Anonymous Monk has asked for the wisdom of the Perl Monks concerning the following question:

Hello all.

I recently found a poster presentation at PyCon 2013 with the following summary:

We constructed a knowledge-based data model using Django's object-relation mapping (ORM) in which the cancer-related informations from 3 ontologies, i.e. Gene Ontology, Disease Ontology, and ChEBI, and 4 clinical databases, i.e. 1000 Genomes, Comparative Toxicogenomics Database, ClinicalTrials, and DrugBank were utilized and semantically related. Using our data model, the integrated information such as related genes, their mutations, single nucleotide polymorphisms, clinical trials, and related drugs for given cancer types can be retrieved.

I immediately thought this would make a fascinating student presentation provided I was able to construct a similar project (the source code to the aforementioned project was not provided) using Perl. With that objective in mind, I was wondering if you (collectively) could provide some feedback on what approach you would take? I am considering Catalyst and DBIx::Class but I have yet to find a suitable tutorial on either or, more specifically, a book on Catalyst whose reviews inspire confidence. Clearly, such a project is ambitious but I would not need to present the project until April of 2014 and this should provide ample opportunity to develop the necessary skills / knowledge. Since I am completely unfamiliar with both Catalyst and DBIx::Class, I would be appreciative if someone could share with me (us) the purpose of these packages. Would either be suitable for the project described above? Do you suggest learning SQL or would an Object Relational Model (ORM) make that action unnecessary?

Thanks for the help.
  • Comment on Using Perl in a personalized medicine application.

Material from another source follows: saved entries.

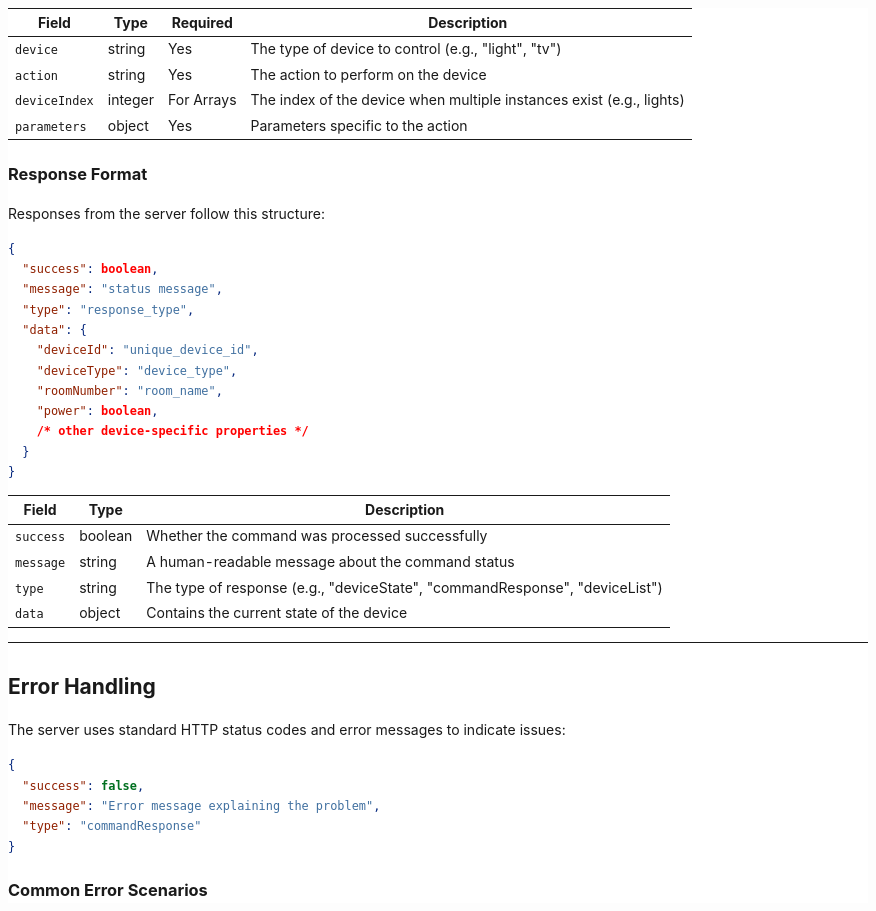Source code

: | Field | Type | Required | Description |
|-------|------|----------|-------------|
| `device` | string | Yes | The type of device to control (e.g., "light", "tv") |
| `action` | string | Yes | The action to perform on the device |
| `deviceIndex` | integer | For Arrays | The index of the device when multiple instances exist (e.g., lights) |
| `parameters` | object | Yes | Parameters specific to the action |

### Response Format

Responses from the server follow this structure:

```json
{
  "success": boolean,
  "message": "status message",
  "type": "response_type",
  "data": {
    "deviceId": "unique_device_id",
    "deviceType": "device_type",
    "roomNumber": "room_name",
    "power": boolean,
    /* other device-specific properties */
  }
}
```

| Field | Type | Description |
|-------|------|-------------|
| `success` | boolean | Whether the command was processed successfully |
| `message` | string | A human-readable message about the command status |
| `type` | string | The type of response (e.g., "deviceState", "commandResponse", "deviceList") |
| `data` | object | Contains the current state of the device |

---

## Error Handling

The server uses standard HTTP status codes and error messages to indicate issues:

```json
{
  "success": false,
  "message": "Error message explaining the problem",
  "type": "commandResponse"
}
```

### Common Error Scenarios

Replies are listed 'Best First'.
Re: Using Perl in a personalized medicine application.
by thomas895 (Deacon) on Jul 24, 2013 at 08:20 UTC

    If you just want to output information from a database, then there are many ways of doing that. I have heard great things about Dancer, which abstracts much of the work for you, allowing you to focus on the presentation of the data. I've never used it, because I don't like this Moose stuff(it just doesn't look right). But you may find differently, so I encourage you to try it.

    If you want to use Catalyst, then try the tutorial -- Catalyst::Manual::Tutorial -- which is a very good starting point for both Catalyst and DBIx::Class.

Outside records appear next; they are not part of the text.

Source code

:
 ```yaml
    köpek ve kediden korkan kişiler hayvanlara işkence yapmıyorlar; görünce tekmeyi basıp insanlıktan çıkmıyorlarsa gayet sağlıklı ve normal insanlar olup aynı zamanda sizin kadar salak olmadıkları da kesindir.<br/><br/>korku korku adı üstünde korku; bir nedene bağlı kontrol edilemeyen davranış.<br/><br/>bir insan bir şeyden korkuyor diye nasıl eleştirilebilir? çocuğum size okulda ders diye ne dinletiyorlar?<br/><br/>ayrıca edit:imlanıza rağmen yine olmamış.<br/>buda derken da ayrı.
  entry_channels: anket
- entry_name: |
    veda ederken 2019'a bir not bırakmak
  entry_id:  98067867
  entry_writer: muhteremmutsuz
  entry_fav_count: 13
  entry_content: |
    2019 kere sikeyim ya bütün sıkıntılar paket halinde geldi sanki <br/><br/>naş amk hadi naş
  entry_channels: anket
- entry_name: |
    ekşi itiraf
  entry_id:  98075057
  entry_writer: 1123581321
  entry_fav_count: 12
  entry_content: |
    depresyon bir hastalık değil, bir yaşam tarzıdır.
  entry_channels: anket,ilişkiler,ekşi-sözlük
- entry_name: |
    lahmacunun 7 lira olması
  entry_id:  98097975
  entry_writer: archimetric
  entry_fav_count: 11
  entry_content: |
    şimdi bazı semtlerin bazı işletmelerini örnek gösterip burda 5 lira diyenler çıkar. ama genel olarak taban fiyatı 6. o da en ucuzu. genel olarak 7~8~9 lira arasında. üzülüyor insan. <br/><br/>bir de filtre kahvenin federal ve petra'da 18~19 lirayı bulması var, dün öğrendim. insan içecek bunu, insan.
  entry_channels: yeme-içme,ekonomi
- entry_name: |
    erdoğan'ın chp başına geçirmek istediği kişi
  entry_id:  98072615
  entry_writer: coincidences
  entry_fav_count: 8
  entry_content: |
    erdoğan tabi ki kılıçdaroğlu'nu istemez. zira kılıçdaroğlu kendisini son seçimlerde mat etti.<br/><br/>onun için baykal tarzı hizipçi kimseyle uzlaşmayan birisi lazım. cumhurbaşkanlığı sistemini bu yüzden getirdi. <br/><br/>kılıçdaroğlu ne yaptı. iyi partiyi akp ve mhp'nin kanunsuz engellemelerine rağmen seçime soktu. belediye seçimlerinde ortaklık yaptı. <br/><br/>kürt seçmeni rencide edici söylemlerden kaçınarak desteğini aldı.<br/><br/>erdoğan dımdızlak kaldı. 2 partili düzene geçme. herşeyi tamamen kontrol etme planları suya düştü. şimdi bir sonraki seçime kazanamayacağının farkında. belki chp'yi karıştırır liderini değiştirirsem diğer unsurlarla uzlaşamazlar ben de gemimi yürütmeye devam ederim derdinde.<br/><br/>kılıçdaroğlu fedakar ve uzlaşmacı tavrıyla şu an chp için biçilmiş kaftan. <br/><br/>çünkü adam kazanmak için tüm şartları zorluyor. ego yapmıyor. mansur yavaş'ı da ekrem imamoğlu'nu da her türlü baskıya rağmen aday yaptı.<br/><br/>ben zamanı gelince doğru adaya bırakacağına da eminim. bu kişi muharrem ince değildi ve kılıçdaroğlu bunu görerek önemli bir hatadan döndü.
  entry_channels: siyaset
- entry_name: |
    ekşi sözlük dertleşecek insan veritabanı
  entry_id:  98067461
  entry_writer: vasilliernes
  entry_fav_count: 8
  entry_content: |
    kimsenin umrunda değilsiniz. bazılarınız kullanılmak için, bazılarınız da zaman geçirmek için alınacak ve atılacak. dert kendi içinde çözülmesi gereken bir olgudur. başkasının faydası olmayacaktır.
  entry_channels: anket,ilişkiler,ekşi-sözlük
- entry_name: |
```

    I know next to nothing about biology(except that during DNA replication, the RNA somehow gets the other RNA-thing(tRNA?) to move along it and translate every 3 codas into an amino acid which it strings on to a chain of amino acids...I think), so unfortunately I can't help you with how to organize that data or how to format it to your wishes.

    "Excuse me for butting in, but I'm interrupt-driven..."
      Moose stuff
      Dancer (not talking about Dancer2, which is written in Moo) has nothing in common with Moose.
      لսႽÜ ᥲᥒ⚪⟊Ⴙᘓᖇ Ꮅᘓᖇ⎱ Ⴙᥲ𝇋ƙᘓᖇ
Re: Using Perl in a personalized medicine application.
by erix (Prior) on Jul 24, 2013 at 11:46 UTC

    Unless you do this only as a learning exercise, I think that the main question you should answer for yourself: is it not unnecessary? I am not quite sure, but I think EnsEMBL, UniProt, Entrez between them already have a lot, perhaps even all of the things that that PyCon quote mentions. EBI, EMBL, NCBI, they all have large teams working on both data, website, and interfaces. Make sure you find a useful addition/niche before even starting to work on it.

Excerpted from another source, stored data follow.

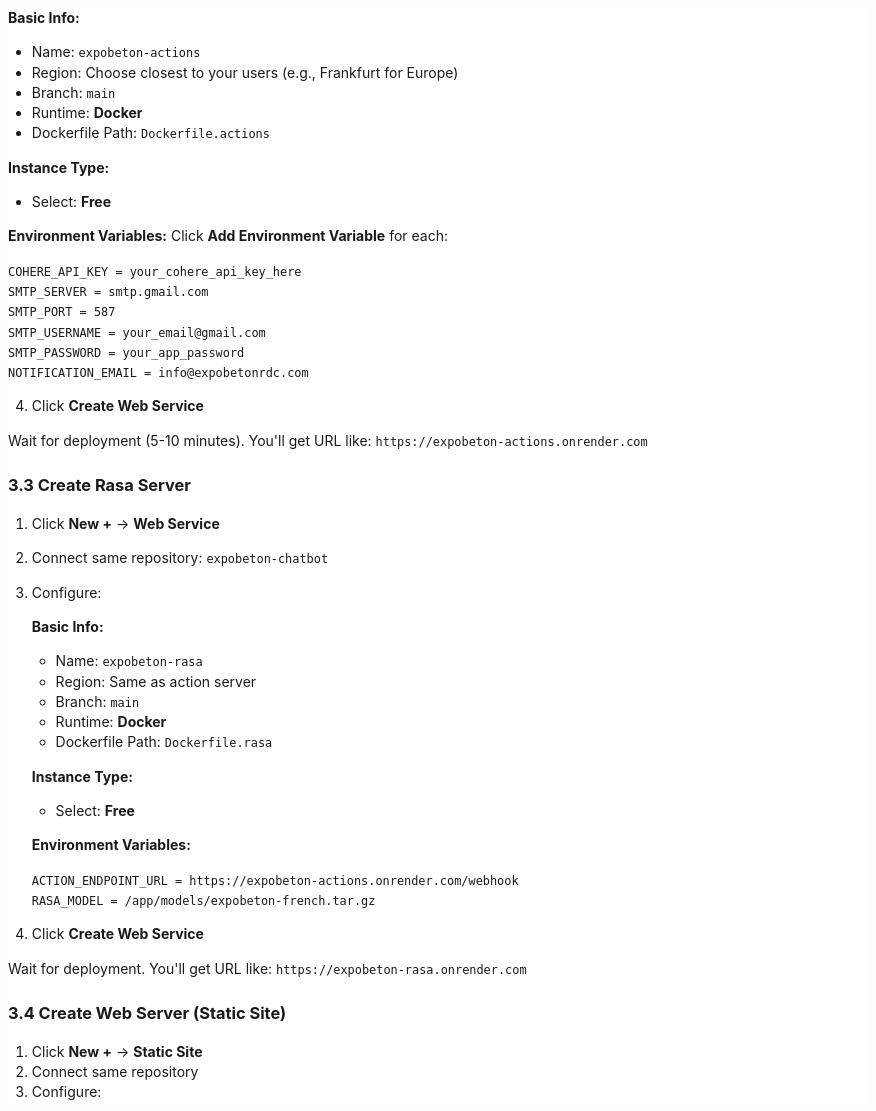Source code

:    **Basic Info:**
   - Name: `expobeton-actions`
   - Region: Choose closest to your users (e.g., Frankfurt for Europe)
   - Branch: `main`
   - Runtime: **Docker**
   - Dockerfile Path: `Dockerfile.actions`

   **Instance Type:**
   - Select: **Free**

   **Environment Variables:**
   Click **Add Environment Variable** for each:
   ```
   COHERE_API_KEY = your_cohere_api_key_here
   SMTP_SERVER = smtp.gmail.com
   SMTP_PORT = 587
   SMTP_USERNAME = your_email@gmail.com
   SMTP_PASSWORD = your_app_password
   NOTIFICATION_EMAIL = info@expobetonrdc.com
   ```

4. Click **Create Web Service**

Wait for deployment (5-10 minutes). You'll get URL like:
`https://expobeton-actions.onrender.com`

### 3.3 Create Rasa Server

1. Click **New +** → **Web Service**
2. Connect same repository: `expobeton-chatbot`
3. Configure:

   **Basic Info:**
   - Name: `expobeton-rasa`
   - Region: Same as action server
   - Branch: `main`
   - Runtime: **Docker**
   - Dockerfile Path: `Dockerfile.rasa`

   **Instance Type:**
   - Select: **Free**

   **Environment Variables:**
   ```
   ACTION_ENDPOINT_URL = https://expobeton-actions.onrender.com/webhook
   RASA_MODEL = /app/models/expobeton-french.tar.gz
   ```

4. Click **Create Web Service**

Wait for deployment. You'll get URL like:
`https://expobeton-rasa.onrender.com`

### 3.4 Create Web Server (Static Site)

1. Click **New +** → **Static Site**
2. Connect same repository
3. Configure:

    You also omit to mention what this would be used for. What is the audience? What kind of queries do you want to answer? How fast, how many, how reliably.

    In general, I think the size of the source-databases involved (chebi, GO, human and perhaps other genomes) would make a database necessary, unless you envisage a system that makes use their respective API's.

    I don't think an ORM (or which ORM) should be your first concern. Such things are pretty much downstream of the above questions.

    A last consideration: have you contacted the poster presenters? Most people love it when others show interest in their work, and they are possibly quite willing to share their work. Even if you don't use it it may give you good ideas.

      I would agree. The web framework (catalyst or something else) and the ORM (DBIx::Class or something else) are fairly mundane. The really fun part is the semantically related bit. Bringing together diverse data sets and trying to tease apart similar stuff can be either a lot of fun or a pure nightmare ... it all depends on your definition of similar.

Re: Using Perl in a personalized medicine application.
by Your Mother (Archbishop) on Jul 24, 2013 at 16:36 UTC

    Of possible further interest

    Not related to genetics analysis or everything you mention but you might look into UMLS::Similarity and UMLS::Interface. They arenít drop in, you have to have some MeSH stuff locally (requires registration and involves some very large files) and understand quite a bit of licensing (mostly open but not all), and itís a technical challenge to set up but itís extremely interesting and powerful for what it does if you take the trouble.